---------- Data extracts ----------
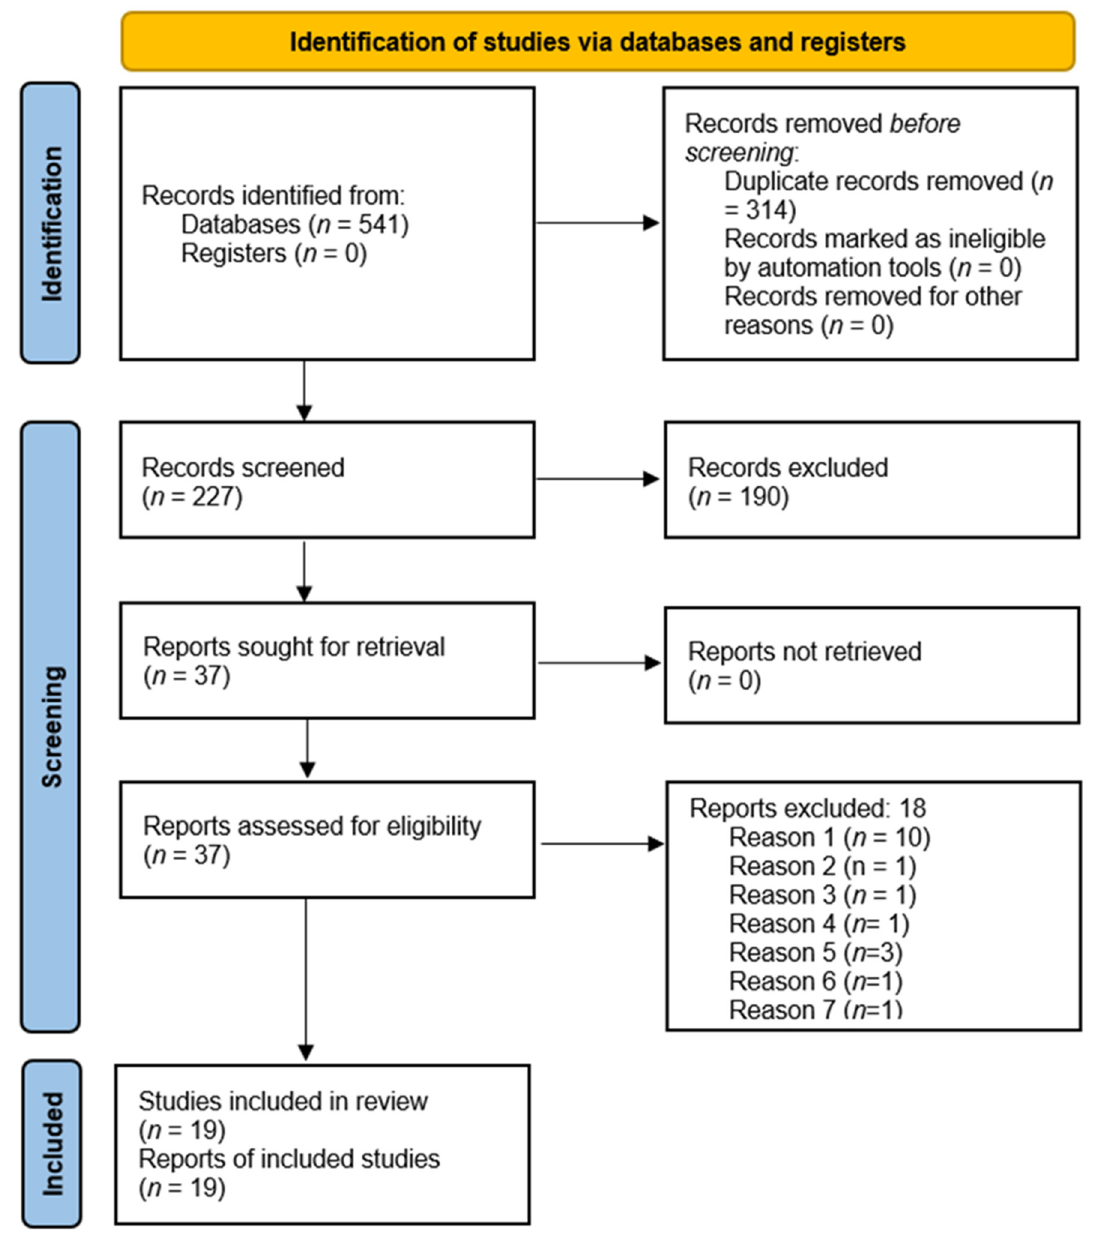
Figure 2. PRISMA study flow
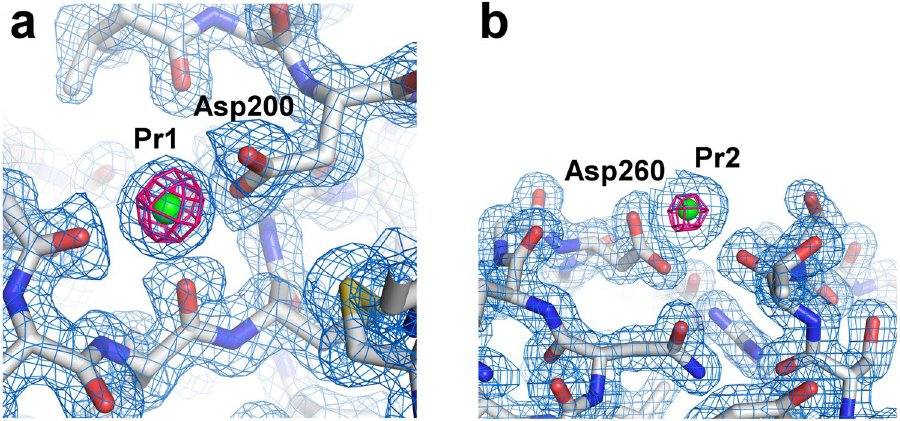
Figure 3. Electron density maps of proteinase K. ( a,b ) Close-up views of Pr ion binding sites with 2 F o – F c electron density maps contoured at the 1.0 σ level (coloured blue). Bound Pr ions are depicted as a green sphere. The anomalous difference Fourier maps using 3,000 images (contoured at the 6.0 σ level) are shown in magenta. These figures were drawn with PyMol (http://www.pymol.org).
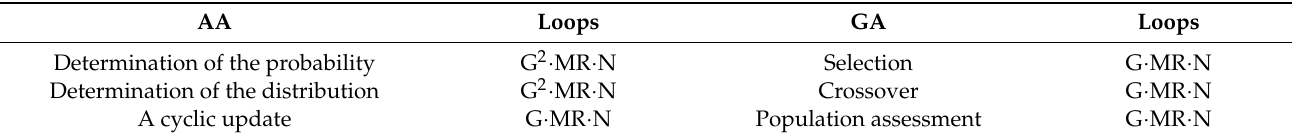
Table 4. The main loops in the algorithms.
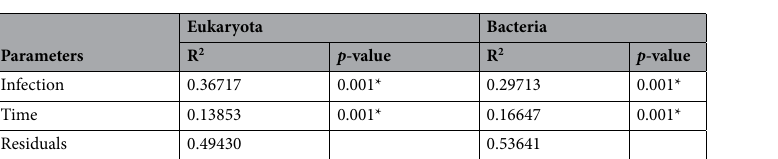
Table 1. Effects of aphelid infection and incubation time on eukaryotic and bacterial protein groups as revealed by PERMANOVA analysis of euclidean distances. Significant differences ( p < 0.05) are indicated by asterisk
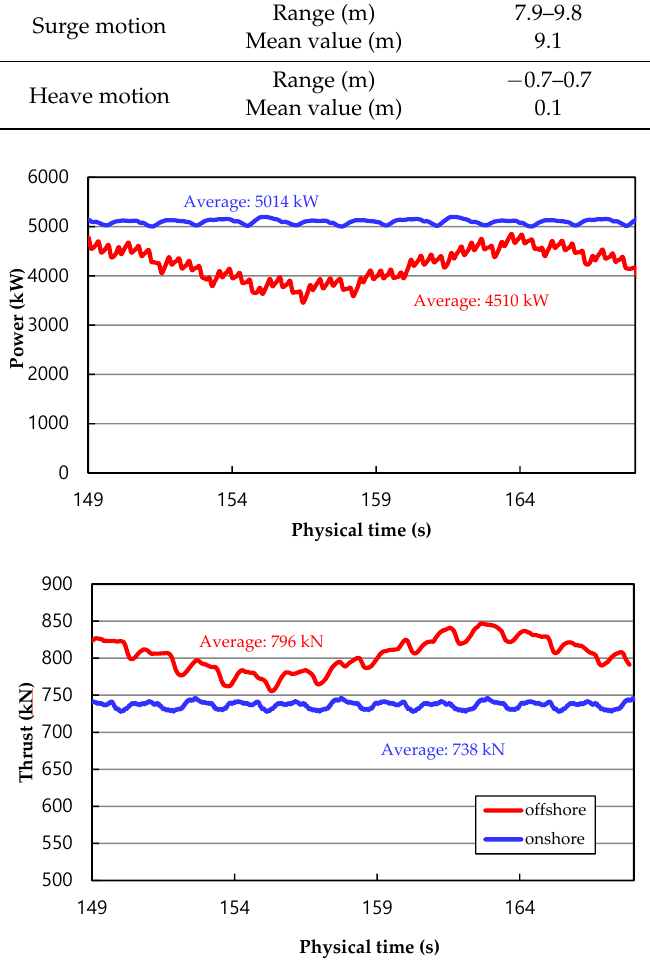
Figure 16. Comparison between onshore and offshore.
----------
Your task →
The range to copy runs from the line with "Figure 3. Electron" to the last line of the entries, both included; copy it exactly and leave out the pictures.

Written response →
Figure 3. Electron density maps of proteinase K. ( a,b ) Close-up views of Pr ion binding sites with 2 F o – F c electron density maps contoured at the 1.0 σ level (coloured blue). Bound Pr ions are depicted as a green sphere. The anomalous difference Fourier maps using 3,000 images (contoured at the 6.0 σ level) are shown in magenta. These figures were drawn with PyMol (http://www.pymol.org).
Table 4. The main loops in the algorithms.
Table 1. Effects of aphelid infection and incubation time on eukaryotic and bacterial protein groups as revealed by PERMANOVA analysis of euclidean distances. Significant differences ( p < 0.05) are indicated by asterisk
Figure 16. Comparison between onshore and offshore.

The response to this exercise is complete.